出かけようと扉を開けた矢先に雨。
みるみる黒い雲が広がり、雷が轟いた。
今日に限って予報を見逃したのは、確かに僕の落ち度だけど。
君とはぐれて狂いだした心の羅針盤。
あれからなにをしても上手くいかないんだ。
いちばんの基準が根底から揺らいで、
ふらふらゆらゆら
まるで当てずっぽうの方角を示す。
真っ赤に染まったレーダーの画面を閉じ、僕は大きく息を吐く。
まっすぐに闇雲に、煙る空へ飛び出した。
『心の羅針盤』
じゃあここで、と君が立ち止まる。
「あさってね」とか「また来週ね」とか、いつも手を振り合う場所で。
続く言葉が切り出せなくて。
次に会う時を決めてから別れていたんだと初めて気づいた。
風のやんだ駅前で上げかけた手を止めて、君がこちらを振り仰ぐ。
「またね」
ぎこちなく振られた指先は、あまりにも綺麗で。
縁が巡れば会えるといいねなんて、甘い意味では決してなく。
これきりにしようという合図だと、不思議なくらい分かったんだ。
どうしようもなく鈍すぎた僕にも。
『またね』
愛する人の声を聞き、
愛する人の手に触れて、
愛する人の生きる世界で、
わずかな時をともに過ごした。
泡になりたいわけじゃない。
命を差し出したつもりもない。
好きな気持ちを消せなかっただけ。
静かな海にこぽりと浮かびあがる小さな泡に、足を患った美しい少女の面影を彼は思い出す。
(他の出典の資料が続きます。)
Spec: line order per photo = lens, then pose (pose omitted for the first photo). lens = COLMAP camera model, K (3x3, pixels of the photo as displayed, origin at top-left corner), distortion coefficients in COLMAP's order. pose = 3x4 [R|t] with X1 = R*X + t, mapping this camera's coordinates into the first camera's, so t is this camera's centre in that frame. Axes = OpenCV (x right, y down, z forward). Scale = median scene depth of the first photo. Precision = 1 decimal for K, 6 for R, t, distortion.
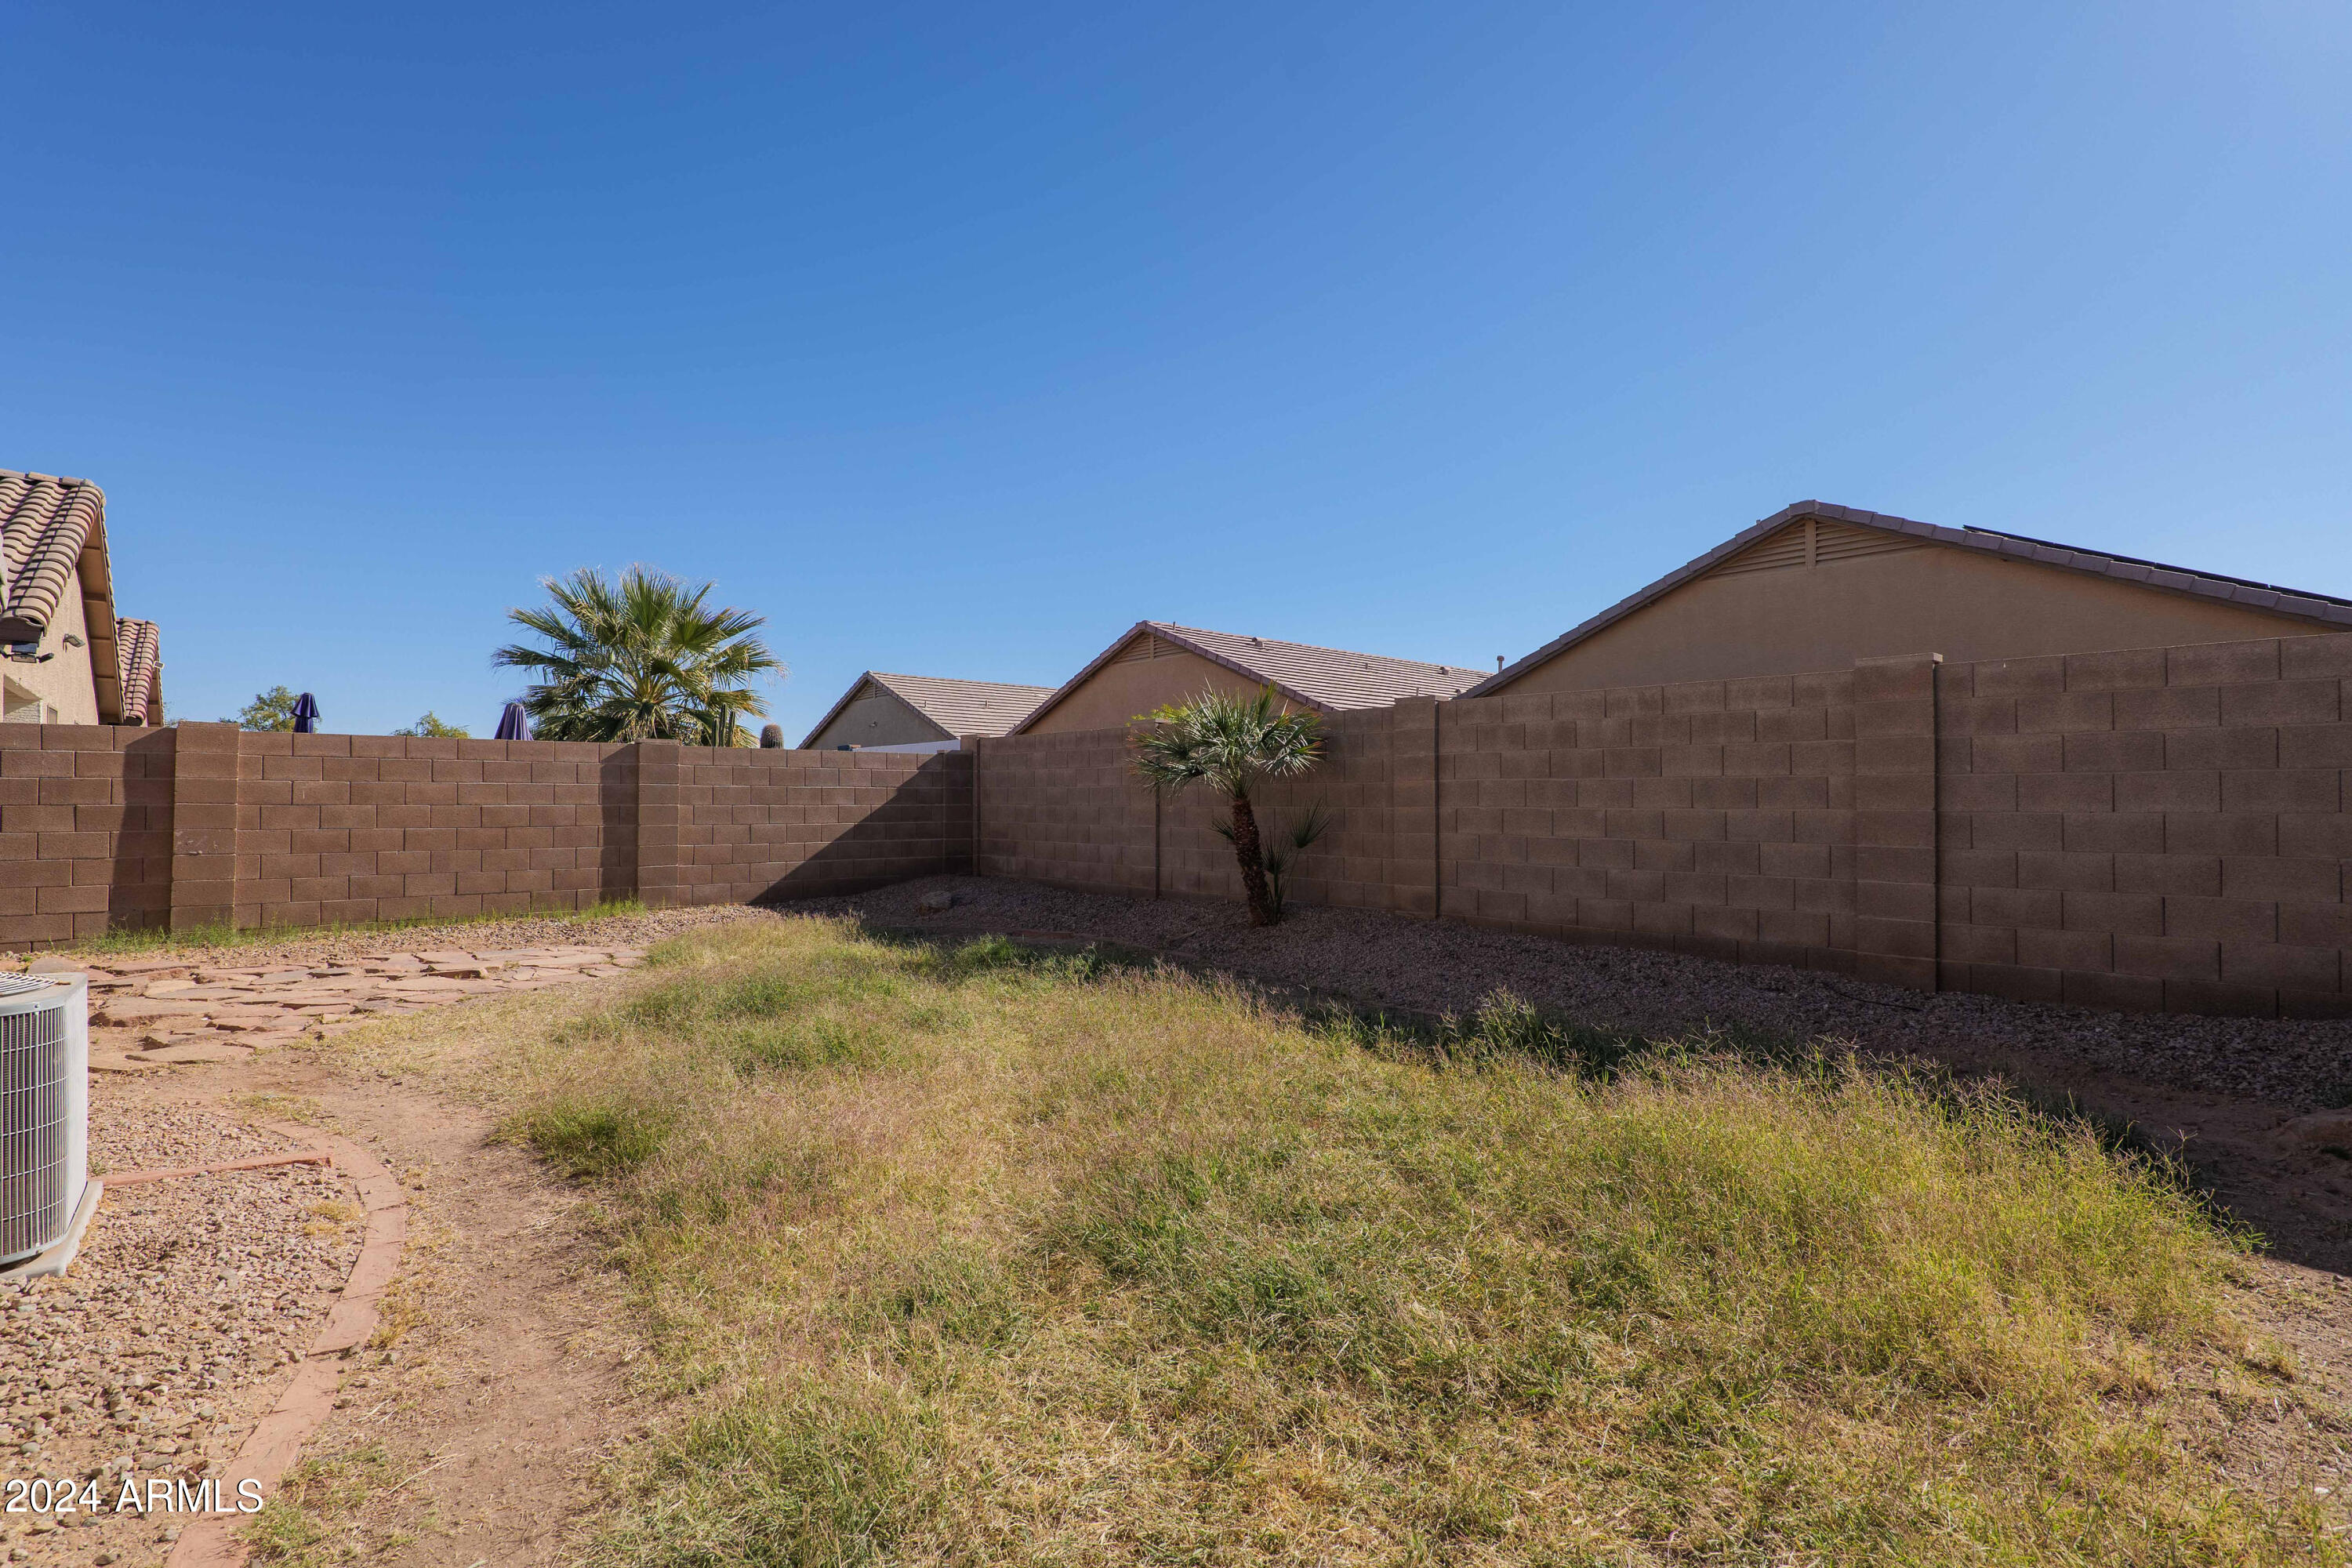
lens RADIAL K [[1094.2, 0, 1176.8], [0, 1094.2, 790.3], [0, 0, 1]] dist [-0.021439, 0.000414]
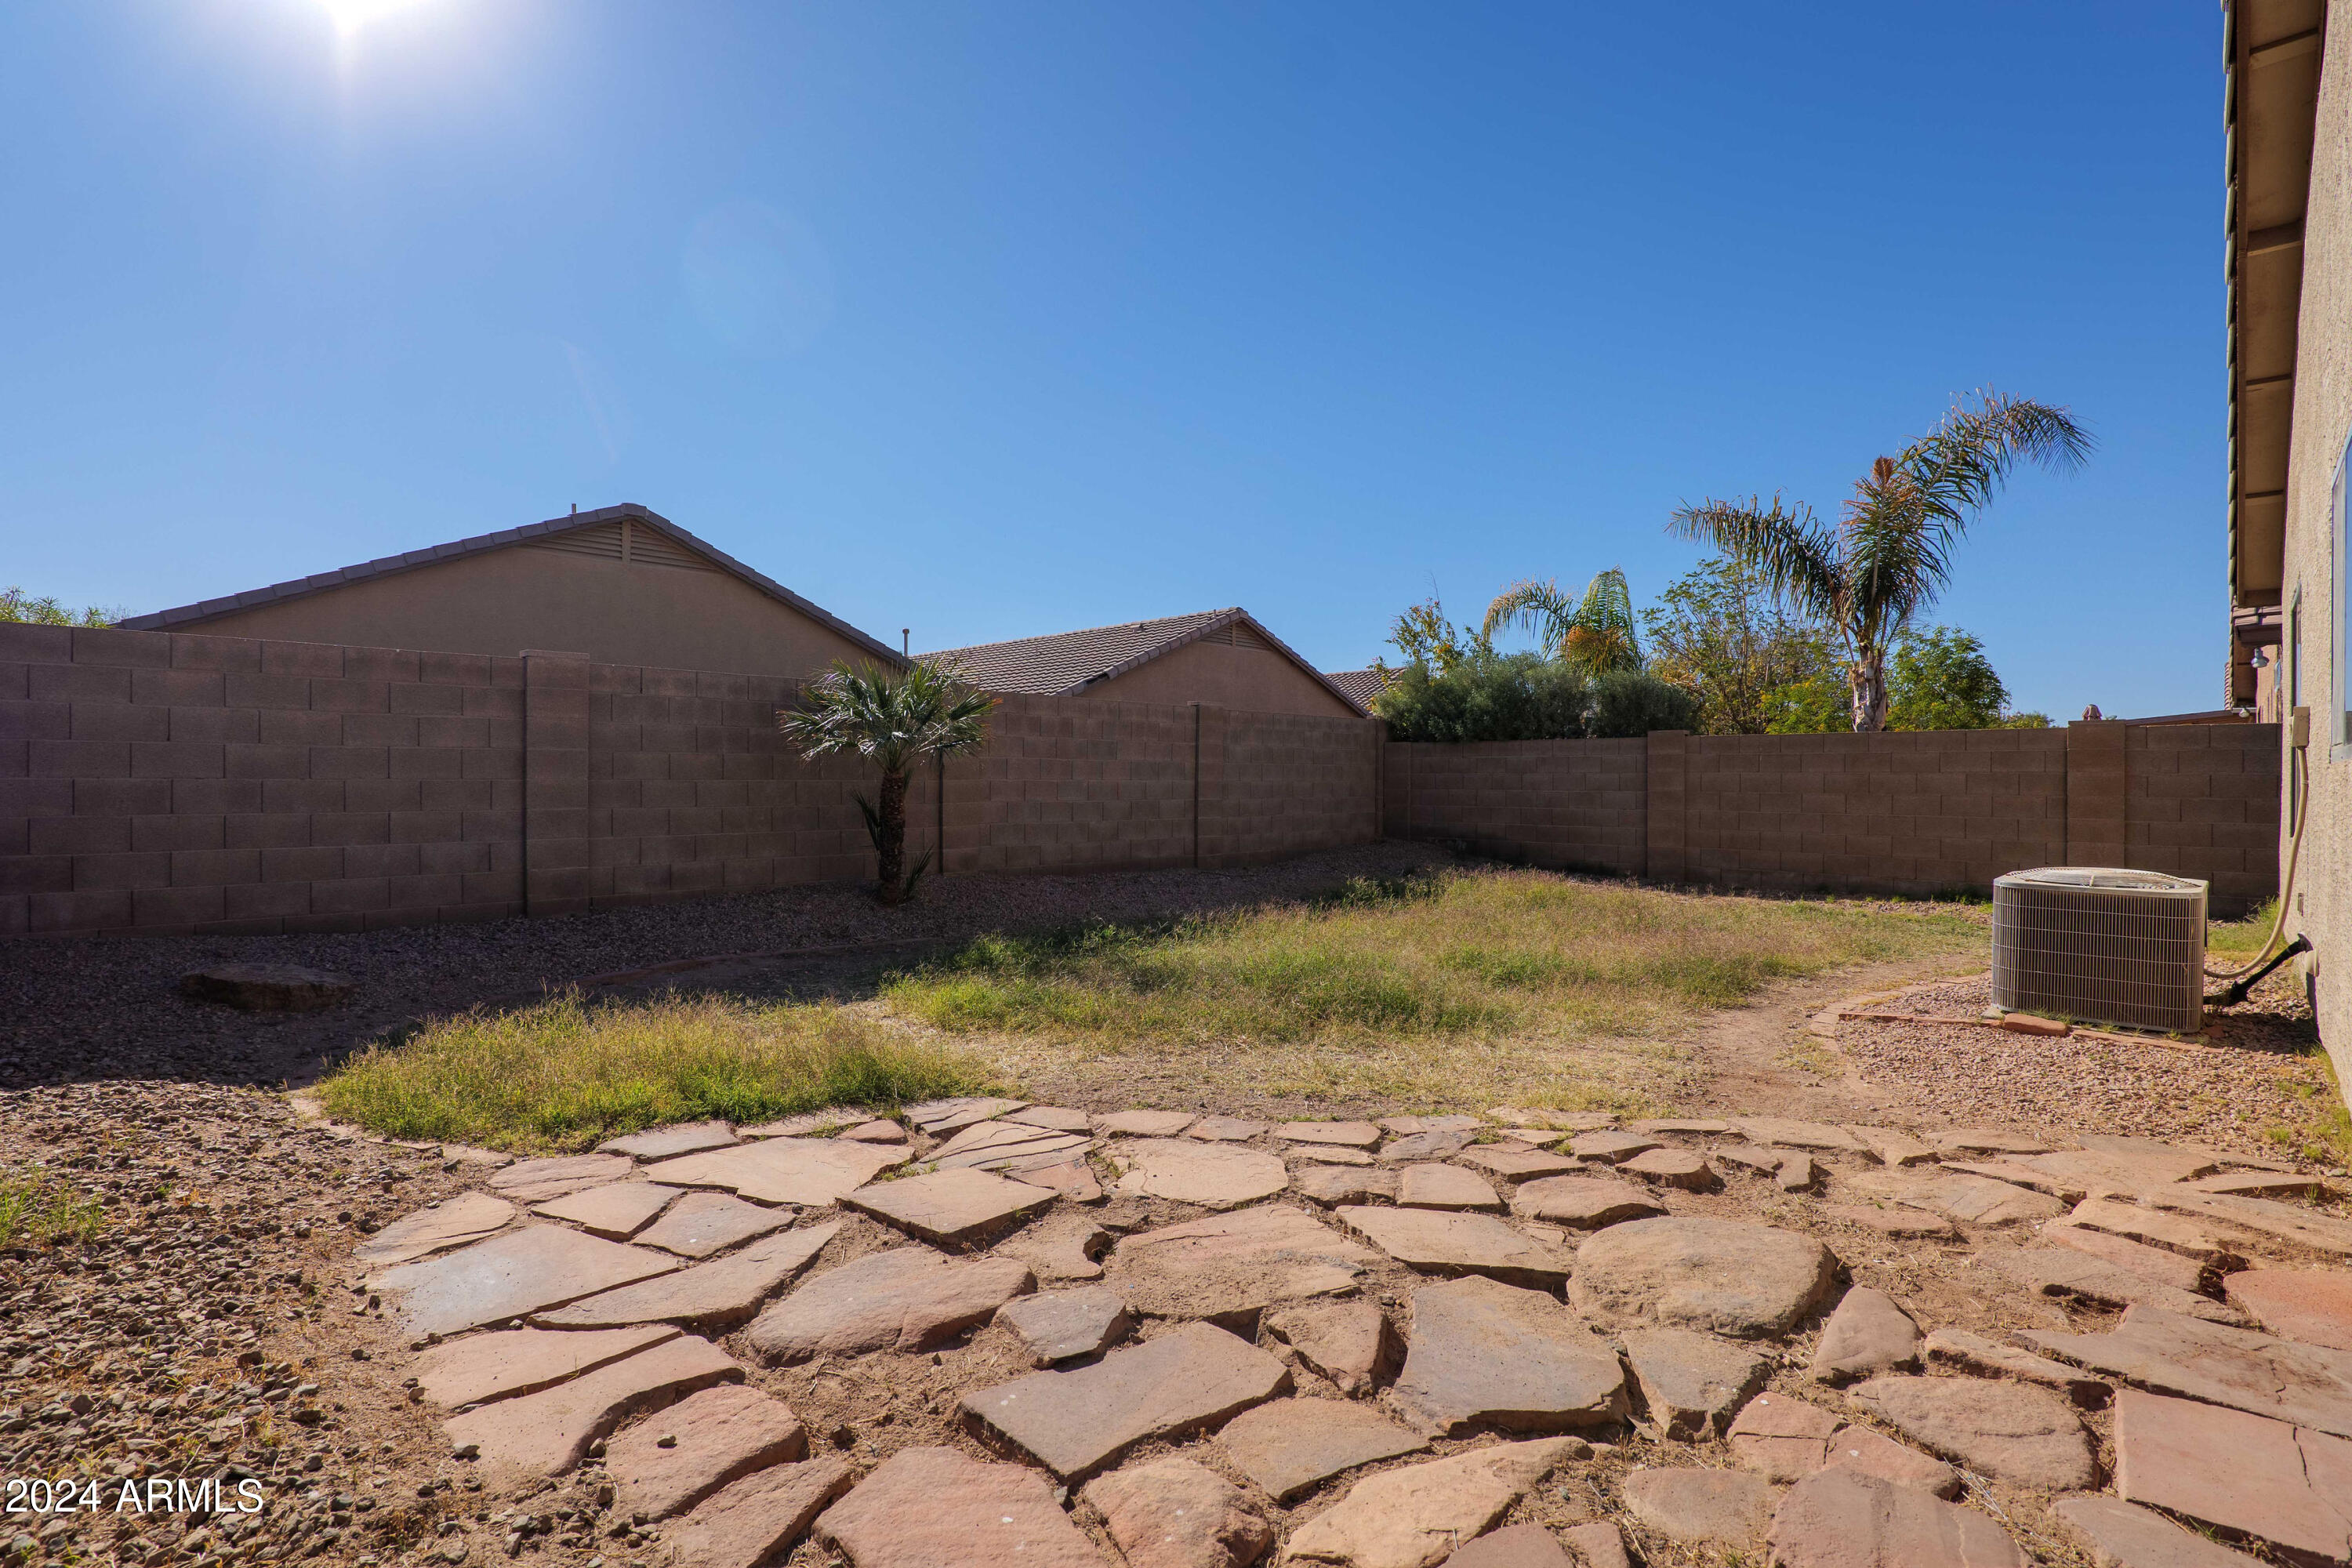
lens RADIAL K [[1094.2, 0, 1175.9], [0, 1094.2, 785.1], [0, 0, 1]] dist [-0.021439, 0.000414]
pose [[-0.060338, -0.004743, 0.998167, -1.088015], [-0.011996, 0.999920, 0.004026, 0.015980], [-0.998106, -0.011731, -0.060390, 0.983583]]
寄り添う妻の腰を、抱いた瞳で。
『泡になりたい』
最初に声をかけてきたのはあなただった。
そこだけすっと光が差した。
綺麗な花が咲き乱れ、世界を春風が吹き抜けた。
過ごす時間が増えるほど、いつしか僕は自惚れていた。
自分があなたに選ばれたのだと。
酷いよずっと本音は隠して、
いまさら苦しかったなんて。
独り寝に耐えるベッドはまるで熱帯夜の再来。
夜更けになっても朝日が差しても、下がる気配のない温度に焼かれて。
終わらぬ夏の堂々巡りに、成す術もなく身を焦がす。
『ただいま、夏』
ユラユラとのぼっては消えていく泡の向こうで、君は黙っている。
氷はもうほとんど溶けてしまった。
いつも君のすることが、僕のしたかったことだと思わせられる恋だった。
ソーダ水を注文する声に
同じものを
と重ねると、
真似しないでよ
と君は小さく笑った。
同じタイミングで運ばれた同じ分量の炭酸は、今日も君の方がずっと早く飲み終わってしまう。
窓の外を眺めたまま、君が黙っている。